Prompt> Scan the listing below for lines with "printSize" in them. Give their number and nothing more.

Records for this exercise>
::::
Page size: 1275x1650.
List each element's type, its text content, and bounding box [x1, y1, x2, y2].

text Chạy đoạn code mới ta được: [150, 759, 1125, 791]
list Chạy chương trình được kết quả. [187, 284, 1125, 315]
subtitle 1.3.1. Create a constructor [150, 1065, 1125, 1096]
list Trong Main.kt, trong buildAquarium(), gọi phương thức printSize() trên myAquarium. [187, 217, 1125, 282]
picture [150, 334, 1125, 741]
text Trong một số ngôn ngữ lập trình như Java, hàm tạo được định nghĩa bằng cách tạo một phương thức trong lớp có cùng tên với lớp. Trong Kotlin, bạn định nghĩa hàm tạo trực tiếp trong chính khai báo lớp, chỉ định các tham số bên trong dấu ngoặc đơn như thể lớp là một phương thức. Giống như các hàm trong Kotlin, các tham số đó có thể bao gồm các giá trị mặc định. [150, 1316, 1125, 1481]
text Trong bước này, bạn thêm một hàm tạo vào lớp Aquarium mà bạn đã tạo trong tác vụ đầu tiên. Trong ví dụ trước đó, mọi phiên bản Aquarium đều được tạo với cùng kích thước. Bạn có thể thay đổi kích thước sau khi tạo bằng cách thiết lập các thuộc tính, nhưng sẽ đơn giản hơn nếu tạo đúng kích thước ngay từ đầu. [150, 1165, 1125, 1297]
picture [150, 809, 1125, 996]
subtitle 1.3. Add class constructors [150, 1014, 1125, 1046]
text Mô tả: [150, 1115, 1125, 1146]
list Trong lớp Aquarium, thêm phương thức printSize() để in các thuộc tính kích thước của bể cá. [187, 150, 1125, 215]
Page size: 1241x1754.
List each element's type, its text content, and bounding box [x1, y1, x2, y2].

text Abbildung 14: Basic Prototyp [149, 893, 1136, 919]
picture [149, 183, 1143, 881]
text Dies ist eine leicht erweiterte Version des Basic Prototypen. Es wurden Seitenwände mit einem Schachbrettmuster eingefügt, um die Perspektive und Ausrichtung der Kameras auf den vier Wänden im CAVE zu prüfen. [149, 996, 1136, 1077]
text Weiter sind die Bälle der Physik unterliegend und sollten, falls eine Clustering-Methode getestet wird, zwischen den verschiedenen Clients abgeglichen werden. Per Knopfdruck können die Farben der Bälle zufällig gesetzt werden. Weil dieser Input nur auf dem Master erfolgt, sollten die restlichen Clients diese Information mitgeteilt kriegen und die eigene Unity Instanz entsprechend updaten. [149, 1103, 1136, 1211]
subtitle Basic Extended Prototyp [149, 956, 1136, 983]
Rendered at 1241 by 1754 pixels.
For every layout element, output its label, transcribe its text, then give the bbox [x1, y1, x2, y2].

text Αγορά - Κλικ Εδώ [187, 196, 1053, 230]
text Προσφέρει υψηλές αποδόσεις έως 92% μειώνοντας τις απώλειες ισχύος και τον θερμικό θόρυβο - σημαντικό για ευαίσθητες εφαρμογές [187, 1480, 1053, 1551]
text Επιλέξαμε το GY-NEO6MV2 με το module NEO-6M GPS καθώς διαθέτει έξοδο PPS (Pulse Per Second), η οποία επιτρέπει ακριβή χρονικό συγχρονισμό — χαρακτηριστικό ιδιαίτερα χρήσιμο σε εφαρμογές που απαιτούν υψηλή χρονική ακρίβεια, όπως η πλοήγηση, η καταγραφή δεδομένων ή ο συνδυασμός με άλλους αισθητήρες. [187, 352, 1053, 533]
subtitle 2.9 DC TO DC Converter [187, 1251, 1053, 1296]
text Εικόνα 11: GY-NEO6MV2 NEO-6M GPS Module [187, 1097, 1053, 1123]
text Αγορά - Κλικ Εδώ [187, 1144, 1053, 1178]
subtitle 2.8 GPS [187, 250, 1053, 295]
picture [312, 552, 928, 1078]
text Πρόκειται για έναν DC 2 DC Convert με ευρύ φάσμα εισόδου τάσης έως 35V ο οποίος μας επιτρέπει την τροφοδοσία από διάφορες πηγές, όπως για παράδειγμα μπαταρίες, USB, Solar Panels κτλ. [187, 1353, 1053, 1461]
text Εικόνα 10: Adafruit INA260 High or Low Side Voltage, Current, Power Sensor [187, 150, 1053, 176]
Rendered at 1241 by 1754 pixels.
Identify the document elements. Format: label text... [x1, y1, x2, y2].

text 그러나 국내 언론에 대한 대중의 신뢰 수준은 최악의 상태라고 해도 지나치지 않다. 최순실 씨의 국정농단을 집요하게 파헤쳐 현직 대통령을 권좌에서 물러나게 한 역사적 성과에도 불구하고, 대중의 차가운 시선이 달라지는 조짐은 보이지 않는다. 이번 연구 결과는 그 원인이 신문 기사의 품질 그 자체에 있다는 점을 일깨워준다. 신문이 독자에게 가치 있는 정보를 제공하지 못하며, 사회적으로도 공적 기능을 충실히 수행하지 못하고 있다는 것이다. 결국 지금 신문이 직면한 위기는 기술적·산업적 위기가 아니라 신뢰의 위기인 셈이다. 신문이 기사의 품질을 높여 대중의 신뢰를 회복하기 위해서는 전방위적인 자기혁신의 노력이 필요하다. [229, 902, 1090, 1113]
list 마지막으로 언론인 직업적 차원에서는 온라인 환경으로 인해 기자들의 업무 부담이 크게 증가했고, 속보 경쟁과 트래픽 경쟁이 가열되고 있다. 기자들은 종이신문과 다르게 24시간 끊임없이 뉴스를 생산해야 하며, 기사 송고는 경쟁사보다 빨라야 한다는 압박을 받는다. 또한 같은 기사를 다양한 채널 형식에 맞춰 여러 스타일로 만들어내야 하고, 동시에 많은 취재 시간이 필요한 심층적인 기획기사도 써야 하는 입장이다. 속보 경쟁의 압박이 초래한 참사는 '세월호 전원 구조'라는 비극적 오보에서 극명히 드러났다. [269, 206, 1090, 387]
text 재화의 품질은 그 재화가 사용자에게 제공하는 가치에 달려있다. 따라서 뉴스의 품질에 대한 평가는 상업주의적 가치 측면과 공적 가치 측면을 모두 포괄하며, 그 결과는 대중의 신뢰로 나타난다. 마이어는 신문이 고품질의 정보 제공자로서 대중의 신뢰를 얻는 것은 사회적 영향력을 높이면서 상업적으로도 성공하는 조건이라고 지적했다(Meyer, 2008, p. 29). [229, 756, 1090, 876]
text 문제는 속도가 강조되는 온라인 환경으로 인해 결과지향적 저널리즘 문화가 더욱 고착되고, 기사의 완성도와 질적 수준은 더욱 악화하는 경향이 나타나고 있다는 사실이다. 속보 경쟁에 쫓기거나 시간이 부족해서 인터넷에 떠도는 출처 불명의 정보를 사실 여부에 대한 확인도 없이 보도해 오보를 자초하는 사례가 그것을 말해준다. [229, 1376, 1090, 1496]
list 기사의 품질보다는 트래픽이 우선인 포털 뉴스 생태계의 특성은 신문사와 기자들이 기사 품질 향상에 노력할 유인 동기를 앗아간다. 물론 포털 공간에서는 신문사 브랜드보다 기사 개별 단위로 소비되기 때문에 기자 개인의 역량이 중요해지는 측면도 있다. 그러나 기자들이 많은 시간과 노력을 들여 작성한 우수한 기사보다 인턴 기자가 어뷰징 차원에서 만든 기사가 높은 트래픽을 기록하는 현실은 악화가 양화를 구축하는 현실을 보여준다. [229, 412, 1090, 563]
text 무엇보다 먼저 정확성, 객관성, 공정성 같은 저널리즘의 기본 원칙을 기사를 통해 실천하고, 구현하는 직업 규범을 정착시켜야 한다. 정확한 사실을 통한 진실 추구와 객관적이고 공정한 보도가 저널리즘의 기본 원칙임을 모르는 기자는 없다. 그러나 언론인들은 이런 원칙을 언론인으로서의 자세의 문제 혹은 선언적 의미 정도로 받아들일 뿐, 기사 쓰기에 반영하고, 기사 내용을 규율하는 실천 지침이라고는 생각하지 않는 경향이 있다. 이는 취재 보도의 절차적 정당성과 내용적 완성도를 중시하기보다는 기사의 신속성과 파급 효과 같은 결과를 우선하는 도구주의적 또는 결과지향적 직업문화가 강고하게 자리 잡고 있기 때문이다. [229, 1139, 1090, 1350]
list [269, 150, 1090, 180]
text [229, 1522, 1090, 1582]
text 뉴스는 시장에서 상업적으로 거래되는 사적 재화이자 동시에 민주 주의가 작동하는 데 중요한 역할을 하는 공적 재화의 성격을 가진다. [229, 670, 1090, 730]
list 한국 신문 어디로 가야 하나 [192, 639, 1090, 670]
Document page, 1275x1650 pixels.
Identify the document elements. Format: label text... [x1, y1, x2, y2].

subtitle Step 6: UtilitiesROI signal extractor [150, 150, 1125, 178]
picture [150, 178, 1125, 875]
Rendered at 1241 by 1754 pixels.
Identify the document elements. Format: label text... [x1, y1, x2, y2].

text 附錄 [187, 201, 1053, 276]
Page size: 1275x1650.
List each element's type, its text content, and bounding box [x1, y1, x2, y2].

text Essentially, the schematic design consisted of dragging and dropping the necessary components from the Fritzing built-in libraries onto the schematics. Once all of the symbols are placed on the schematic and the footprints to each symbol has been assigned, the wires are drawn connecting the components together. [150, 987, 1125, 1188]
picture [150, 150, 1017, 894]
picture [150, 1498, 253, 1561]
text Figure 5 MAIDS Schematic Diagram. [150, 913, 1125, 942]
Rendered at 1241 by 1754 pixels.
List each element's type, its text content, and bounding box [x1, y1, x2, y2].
::::
Solved problem> 2